-- PAGE EXTRACT follows --

Regular Show (2009–2017): Season 6, Episode 17 - Happy Birthday Song Contest - full transcript

Mordecai and Rigby enter into a contest that gives the winner a chance to re-create the "Happy Birthday Song".

[♪♪♪]

[BELL DINGS]

And voilà.

Oh, this cake looks so yummy!

And now I'm gonna eat the whole

thing all by myself. Mmm!

Cake.

Want cake.

BOTH:

Need cake.

Why don't we



just go get cake?

Are you kidding? You know

how crazy cake prices are?

Ever since that bakery cartel

moved in,

they've kept

the prices up

and the supply down.

Darn bakers!

JIMMY [ON TV]:

Fellow Americans,

does this happen to you?

It's Susan's birthday,

everyone.



Come on,

let's sing.

ALL: ♪ Hap-- ♪

[SCREAMS]

Are you sick to death of this

tried old birthday song?

Yes, I am!

Well, boy, howdy, so am I!

Hi, it's me,

Farmer Jimmy,

part-time turkey farmer

and social advocate,

but you already knew that.

But what you may not know

is that old birthday song

offends my musical

sensibilities so deeply,

I barely have words

to describe it.

That's why

I'm holding a contest

to write a new birthday song.

Not only will the winner

create history

by finally overthrowing

"Happy Birthday,"

but you also get

a year's supply

of our farm-fresh

birthday cakes!

MAN:

Birthday cakes are

not actually farm fresh.

I'll see you at the farm--

Not singing that song,

but your new one!

Dude, a year's supply of cake?

We gotta write the next

"Happy Birthday" song.

[BIRDS CHIRPING]

Can we get

the next three days off?

Um, no.

But Benson,

we have to compete

in a birthday song contest.

If we don't write a song

to replace "Happy Birthday"--

Wait,

the song that wins this

will replace

"Happy Birthday"?

You can go to the contest.

BOTH: Nice!

I'm counting on you guys

to put

that "Happy Birthday" song

in its grave. I can't--

Hey, Muscle Man.

[GRUNTS]

Three.

Will you listen to

our new birthday song

and tell us what you think?

Por supuesto.

This is the first thing

we came up with,

so it may be rough.

Unnecessary information noted.

Ready?

-- PAGE EXTRACT concluded --

* REQUIRED ACTION *
Please sum up the Regular Show transcript in exactly two sentences.

-- ENTRIES SHOWN follows --

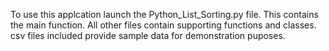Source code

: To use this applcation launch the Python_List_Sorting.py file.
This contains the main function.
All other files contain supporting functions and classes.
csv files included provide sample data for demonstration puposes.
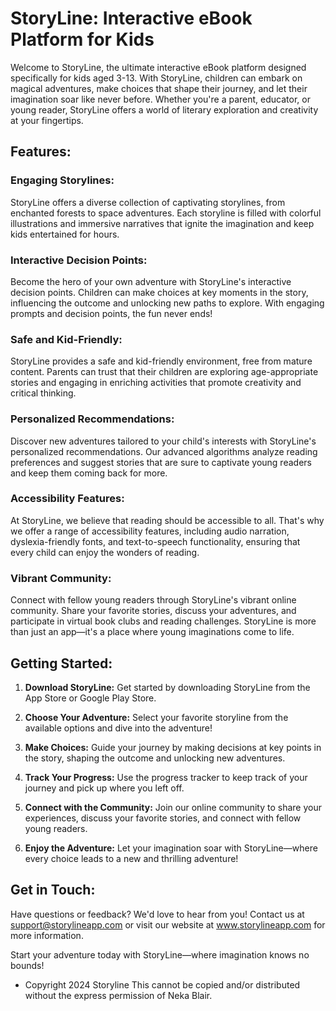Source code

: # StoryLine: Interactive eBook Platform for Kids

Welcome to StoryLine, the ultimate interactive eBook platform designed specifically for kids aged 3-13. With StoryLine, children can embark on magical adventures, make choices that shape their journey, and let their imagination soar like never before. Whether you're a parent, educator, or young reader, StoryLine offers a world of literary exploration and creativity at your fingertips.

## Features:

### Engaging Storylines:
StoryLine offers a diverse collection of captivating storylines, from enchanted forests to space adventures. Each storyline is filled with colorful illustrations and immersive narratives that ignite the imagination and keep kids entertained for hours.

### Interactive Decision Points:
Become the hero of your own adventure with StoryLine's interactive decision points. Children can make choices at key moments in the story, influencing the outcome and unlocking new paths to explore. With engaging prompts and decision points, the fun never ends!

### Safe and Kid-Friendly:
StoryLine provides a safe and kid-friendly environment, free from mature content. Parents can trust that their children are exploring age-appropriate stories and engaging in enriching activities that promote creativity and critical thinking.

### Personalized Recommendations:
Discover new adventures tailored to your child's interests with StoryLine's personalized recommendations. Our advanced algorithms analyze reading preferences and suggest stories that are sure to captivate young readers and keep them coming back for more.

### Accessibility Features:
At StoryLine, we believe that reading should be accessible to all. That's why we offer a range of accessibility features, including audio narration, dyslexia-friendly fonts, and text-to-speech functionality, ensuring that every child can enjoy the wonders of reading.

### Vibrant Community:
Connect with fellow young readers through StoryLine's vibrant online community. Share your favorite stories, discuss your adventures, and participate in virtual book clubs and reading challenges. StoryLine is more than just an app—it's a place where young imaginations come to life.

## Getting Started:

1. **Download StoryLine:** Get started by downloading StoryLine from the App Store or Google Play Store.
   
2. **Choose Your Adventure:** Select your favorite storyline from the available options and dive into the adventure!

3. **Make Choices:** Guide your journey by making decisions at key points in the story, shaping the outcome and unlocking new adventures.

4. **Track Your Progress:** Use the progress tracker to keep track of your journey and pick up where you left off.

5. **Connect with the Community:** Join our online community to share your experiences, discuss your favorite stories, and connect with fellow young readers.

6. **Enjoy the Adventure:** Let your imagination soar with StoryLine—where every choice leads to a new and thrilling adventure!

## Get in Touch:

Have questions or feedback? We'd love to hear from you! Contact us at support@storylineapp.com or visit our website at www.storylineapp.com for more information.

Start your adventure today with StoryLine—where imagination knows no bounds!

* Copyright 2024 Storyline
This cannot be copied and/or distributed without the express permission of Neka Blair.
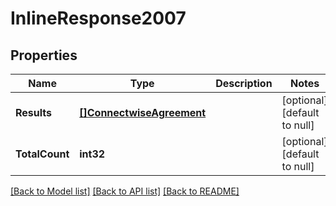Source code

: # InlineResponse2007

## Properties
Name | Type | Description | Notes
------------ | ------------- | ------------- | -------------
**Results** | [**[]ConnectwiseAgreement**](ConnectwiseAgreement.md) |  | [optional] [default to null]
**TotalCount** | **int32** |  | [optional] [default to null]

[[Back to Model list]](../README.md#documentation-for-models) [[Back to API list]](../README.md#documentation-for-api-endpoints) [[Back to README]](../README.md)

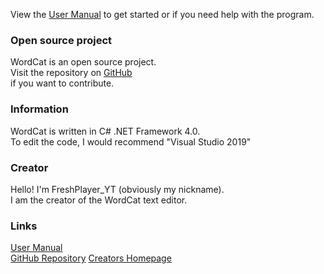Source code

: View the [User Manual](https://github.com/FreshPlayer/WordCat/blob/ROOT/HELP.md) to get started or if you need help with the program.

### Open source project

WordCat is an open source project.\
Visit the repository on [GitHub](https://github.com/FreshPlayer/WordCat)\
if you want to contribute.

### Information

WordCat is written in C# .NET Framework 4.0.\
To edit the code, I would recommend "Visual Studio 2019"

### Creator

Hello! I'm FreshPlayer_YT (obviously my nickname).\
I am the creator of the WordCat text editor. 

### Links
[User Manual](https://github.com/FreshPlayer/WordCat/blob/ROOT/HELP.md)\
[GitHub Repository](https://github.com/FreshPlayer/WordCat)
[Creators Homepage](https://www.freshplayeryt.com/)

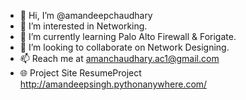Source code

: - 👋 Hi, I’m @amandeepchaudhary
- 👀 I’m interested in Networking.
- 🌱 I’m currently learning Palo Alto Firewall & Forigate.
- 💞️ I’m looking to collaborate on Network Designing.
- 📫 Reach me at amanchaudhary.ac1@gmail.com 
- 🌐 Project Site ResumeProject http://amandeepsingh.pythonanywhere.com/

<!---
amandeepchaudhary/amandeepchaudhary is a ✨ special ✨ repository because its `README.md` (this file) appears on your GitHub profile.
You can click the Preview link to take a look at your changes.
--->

-- ENTRIES SHOWN concluded --

* ANSWER BOX *
On TV, Farmer Jimmy announces a contest to write a new birthday song that will overthrow "Happy Birthday," with a year's supply of farm-fresh birthday cakes for the winner. Mordecai and Rigby enter the contest, and Benson, who first says no to a request for three days off, allows the trip once he learns the winning song will replace "Happy Birthday."